◆ Directions ◆
What lines in the material hold the string "Learning"? Copy out each of them.

◆ Dataset extract ◆
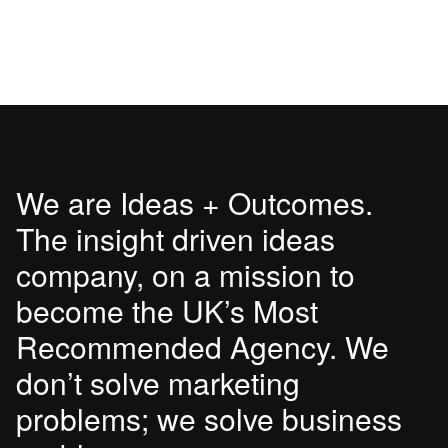
We are Ideas + Outcomes.
The insight driven ideas
company, on a mission to
become the UK’s Most
Recommended Agency. We
don’t solve marketing
problems; we solve business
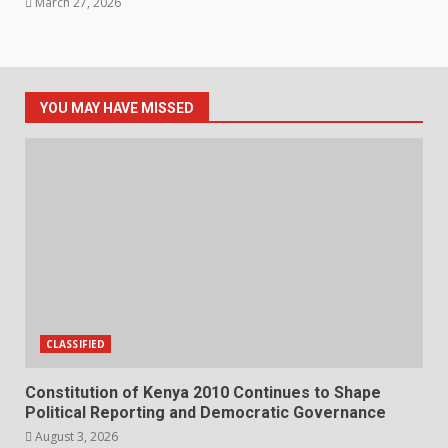
March 27, 2026
YOU MAY HAVE MISSED
CLASSIFIED
Constitution of Kenya 2010 Continues to Shape
Political Reporting and Democratic Governance
August 3, 2026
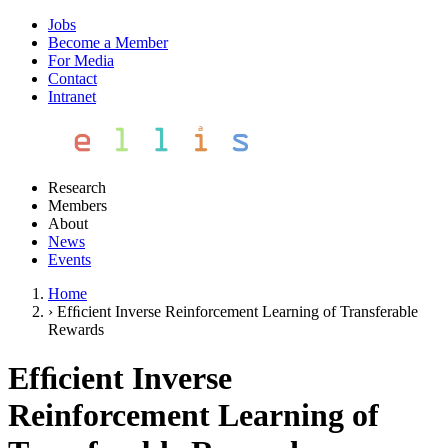
Jobs
Become a Member
For Media
Contact
Intranet
Research
Members
About
News
Events
Home
›
Efﬁcient Inverse Reinforcement Learning of Transferable
Rewards
Efﬁcient Inverse
Reinforcement Learning of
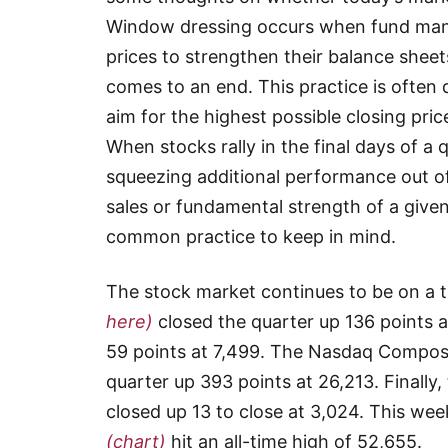
Window dressing occurs when fund manage
prices to strengthen their balance sheets
comes to an end. This practice is ofte
aim for the highest possible closing pri
When stocks rally in the final days of a q
squeezing additional performance out of 
sales or fundamental strength of a given 
common practice to keep in mind.
The stock market continues to be on a 
here)
closed the quarter up 136 points 
59 points at 7,499. The Nasdaq Compos
quarter up 393 points at 26,213. Finally
closed up 13 to close at 3,024. This we
(chart)
hit an all-time high of 52,655.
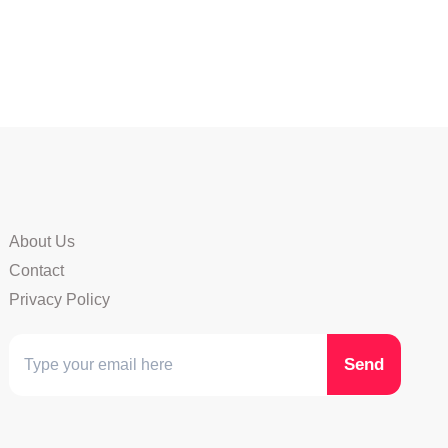
About Us
Contact
Privacy Policy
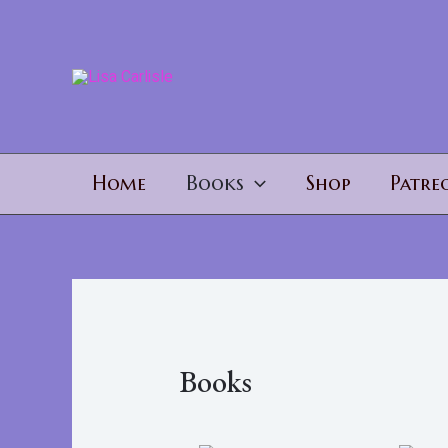
Home
Books
Shop
Patre
Books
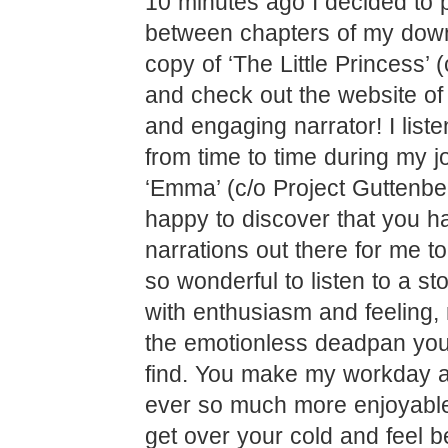
10 minutes ago I decided to
between chapters of my dow
copy of ‘The Little Princess’ (
and check out the website of 
and engaging narrator! I list
from time to time during my j
‘Emma’ (c/o Project Guttenb
happy to discover that you ha
narrations out there for me to 
so wonderful to listen to a st
with enthusiasm and feeling, 
the emotionless deadpan you
find. You make my workday a
ever so much more enjoyabl
get over your cold and feel b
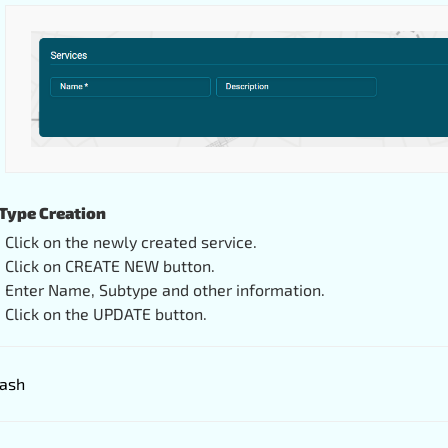
Type Creation
Click on the newly created service.
Click on CREATE NEW button.
Enter Name, Subtype and other information.
Click on the UPDATE button.
ash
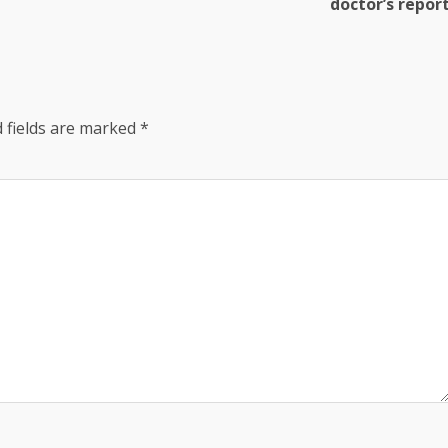
doctor’s repor
 fields are marked
*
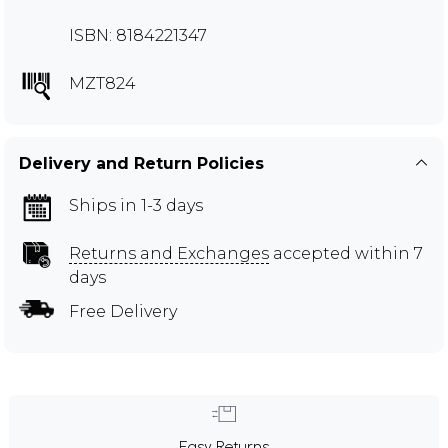
ISBN: 8184221347
MZT824
Delivery and Return Policies
Ships in 1-3 days
Returns and Exchanges
accepted within 7
days
Free Delivery
Easy Returns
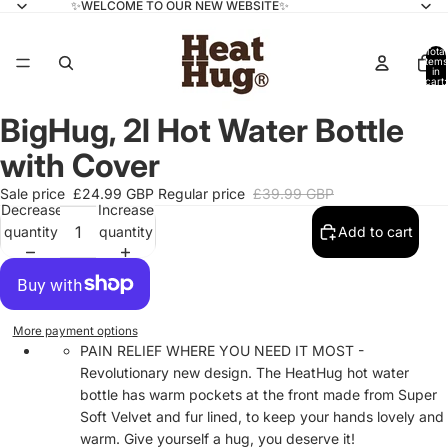
✨WELCOME TO OUR NEW WEBSITE✨
Total
items
in
cart:
0
BigHug, 2l Hot Water Bottle
with Cover
Sale price
£24.99 GBP
Regular price
£39.99 GBP
Decrease
Increase
quantity
quantity
Add to cart
More payment options
PAIN RELIEF WHERE YOU NEED IT MOST -
Revolutionary new design. The HeatHug hot water
bottle has warm pockets at the front made from Super
Soft Velvet and fur lined, to keep your hands lovely and
warm. Give yourself a hug, you deserve it!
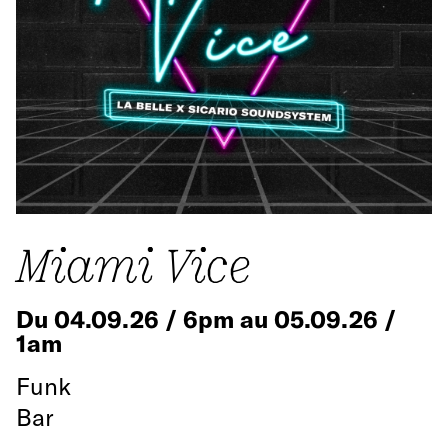
Miami Vice
Du 04.09.26 / 6pm au 05.09.26 /
1am
Funk
Bar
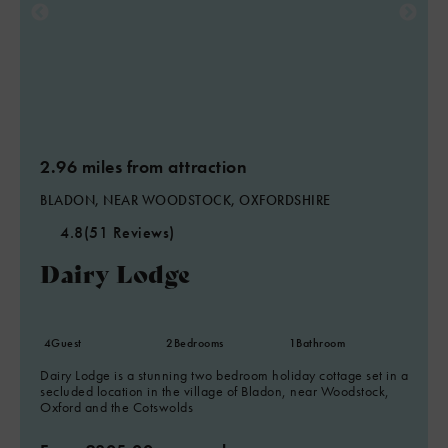
2.96 miles from attraction
BLADON, NEAR WOODSTOCK, OXFORDSHIRE
4.8
(51 Reviews)
Dairy Lodge
4
Guest
2
Bedrooms
1
Bathroom
Dairy Lodge is a stunning two bedroom holiday cottage set in a
secluded location in the village of Bladon, near Woodstock,
Oxford and the Cotswolds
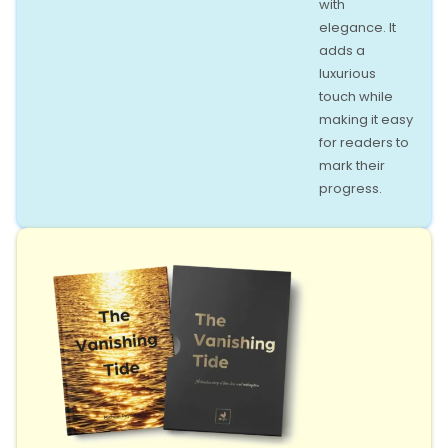
with
elegance. It
adds a
luxurious
touch while
making it easy
for readers to
mark their
progress.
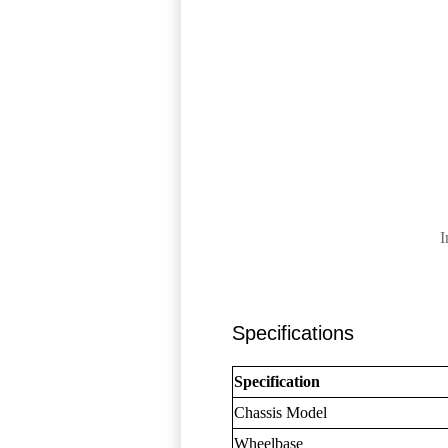
I
Specifications
Specification
Chassis Model
Wheelbase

◆ Answer box ◆
Efﬁcient Inverse Reinforcement Learning of Transferable
Reinforcement Learning of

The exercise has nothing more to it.